At the same time, the authors ignore the fact that Japanese a-bomb survivors are living longer lives than Japanese people not exposed to radiation.

Many people unconsciously accept the unstated hypothesis of the LNT hypothesis, namely that doses of many different things build up in the human body over time, eventually resulting in bad effects.

Living things don't work this way.

Plants as well as animals flush the effects of many substances (such as aspirin, radiation, and just about everything else) out of their systems over time. Cells in living beings repair themselves continuously, removing the effects of individual molecular biochemical or radiation events.

The LNT hypothesis is the basis for another discredited idea, the "collective risk" concept. If doses did build up over time, a collective risk hypothesis might be worthy of further investigation. This idea would predict that 50 people each taking two aspirin is the equivalent of one person taking 100 at the same time. If that were the case, there would be a lot more aspirin deaths than anyone claims. Show me the bodies.

The NEJM authors also ignore wider indications of human health and functioning, such as overall health and longevity.

For example, the Nuclear Shipyard Workers Study (NSWS) reported by Johns Hopkins researchers in 1991 http://cedr.lbl.gov/pub/1732/1732.pdf produced radiation dose measurements inherently more accurately than the estimates made for the 1945 Japanese atomic bomb survivors.

Profesor John Cameron of the University of Wisconsin analyzed some of the data in this study.
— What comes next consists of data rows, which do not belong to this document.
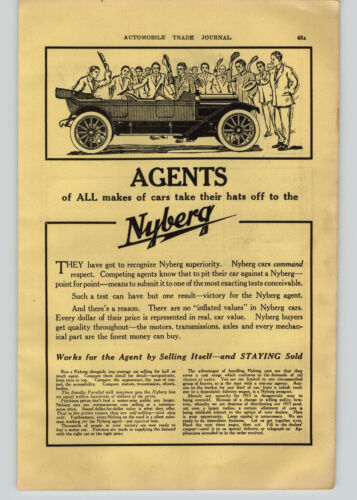
Identify the location of columns. (104, 423), (246, 424).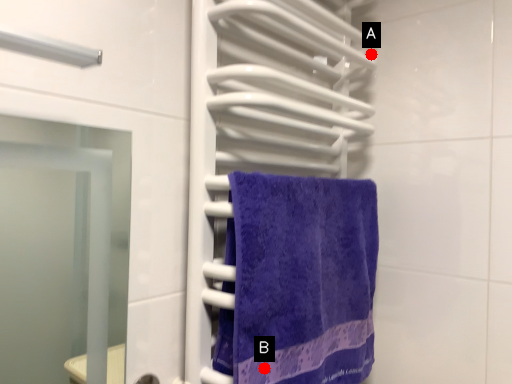
Question: Two points are circled on the image, labeled by A and B beside each circle. Which of the following is the closest to the observer?

Choices:
 (A) A is closer
 (B) B is closer

Answer: (B)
According to Cameron, it is "the world's best epidemiological study of nuclear workers." People working on nuclear-powered ships received an occupational dose "comparable to background doses received by people living in mountain states" (http://units.aps.org/units/fps/newsletters/2001/october/a5oct01.cfm).

Cameron found the nuclear workers receiving a total dose greater than 0.005 Gray "had a death rate from all causes 24% lower than the control group."
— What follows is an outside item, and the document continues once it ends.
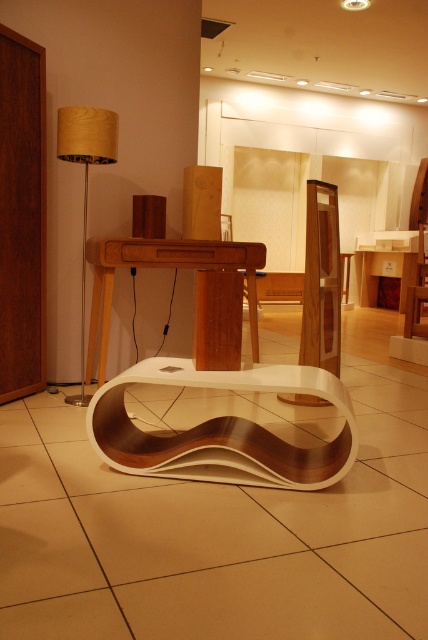
You are standing in the showroom and want to move from the point at coordinates (103,138) to the point at coordinates (380,253). Which direction should you move in?

You should move backward to reach the point at coordinates (380,253) because point (103,138) is in front of it.

You are standing in the showroom and want to take a photo of the two points mentioned. Which point, point (190, 442) or point (413, 278), will appear larger in your camera view?

Point (190, 442) is closer to the camera than point (413, 278), so it will appear larger in the camera view.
This is a very significant statistical difference (16 standard deviations lower than the controls, for you numerically minded readers.)

The cancer death rate for this group was over four standard deviations lower than the control group, also a significant statistical difference. This supports the hypothesis that a moderate dose rate of radiation is beneficial to the health.
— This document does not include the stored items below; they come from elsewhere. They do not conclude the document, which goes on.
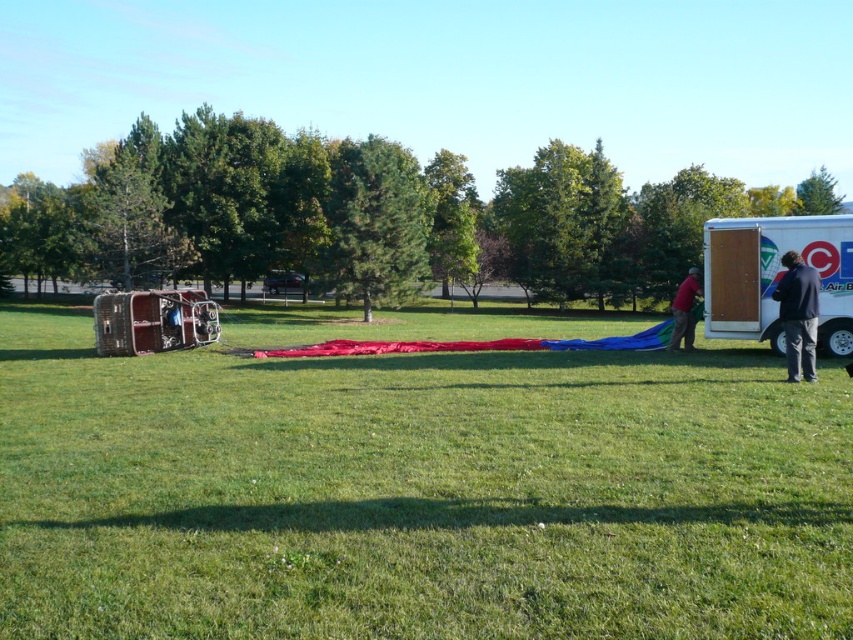
Question: Which of the following is the farthest from the observer?

Choices:
 (A) red fabric balloon at right
 (B) dark blue jacket at right

Answer: (A)

Question: Considering the real-world distances, which object is farthest from the dark blue jacket at right?

Choices:
 (A) white cardboard trailer at right
 (B) green grassy field at center

Answer: (B)

Question: Which point is closer to the camera?

Choices:
 (A) red fabric balloon at right
 (B) dark blue jacket at right

Answer: (B)

Question: Where is green grassy field at center located in relation to white cardboard trailer at right in the image?

Choices:
 (A) right
 (B) left

Answer: (B)

Question: Is white cardboard trailer at right to the right of red fabric balloon at right from the viewer's perspective?

Choices:
 (A) yes
 (B) no

Answer: (B)

Question: Where is green grassy field at center located in relation to red fabric balloon at right in the image?

Choices:
 (A) right
 (B) left

Answer: (B)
Based on these demonstrated results, Cameron suggests people living in the U.S. Gulf States, with low background radiation, are suffering from radiation deficiency; they have a higher cancer death rate compared with people living in the mountain states where natural cosmic rays and natural radiation from rocks provide higher radiation doses.

As Theodore Rockwell, Sc.D., vice president of Radiation, Science and Health, Inc. (www.radscihealth.org/rsh/ )and retired nuclear engineer notes, these NEJM authors hold a "discredited position" about the effects of low-level radiation.

This unfortunate episode of false alarmism also demonstrates the difficulty, as well as the short-sightedness, of looking at just one hypothetical facet of medical care while ignoring other, more important factors and recent scientific advances (such as beneficial effects of radiation on overall health and longevity).

It's even more difficult to keep medical care itself in human perspective; as one shocked doctor reported in a letter to the NEJM some years ago, "You know, doctor, there are some things in life more important than health."

CT examinations should be done to meet the patient's needs. Outdated and disproven ideas about radiation should not limit medical judgment.

At this point, you may well know more about low-level radiation than most doctors. If your doctor seems overly concerned about ionizing radiation from X-ray, CT, or nuclear medical examinations, you might be doing him a favor by showing him this information.

Robert J. Cihak, M.D., is a senior fellow and board member of the Discovery Institute and a past president of the Association of American Physicians and Surgeons.

Michael Arnold Glueck, M.D., comments on medical-legal issues and is a visiting fellow in Economics and Citizenship at the International Trade Education Foundation of the Washington International Trade Council. Both authors retired from the medical practice of diagnostic radiology more than a decade ago.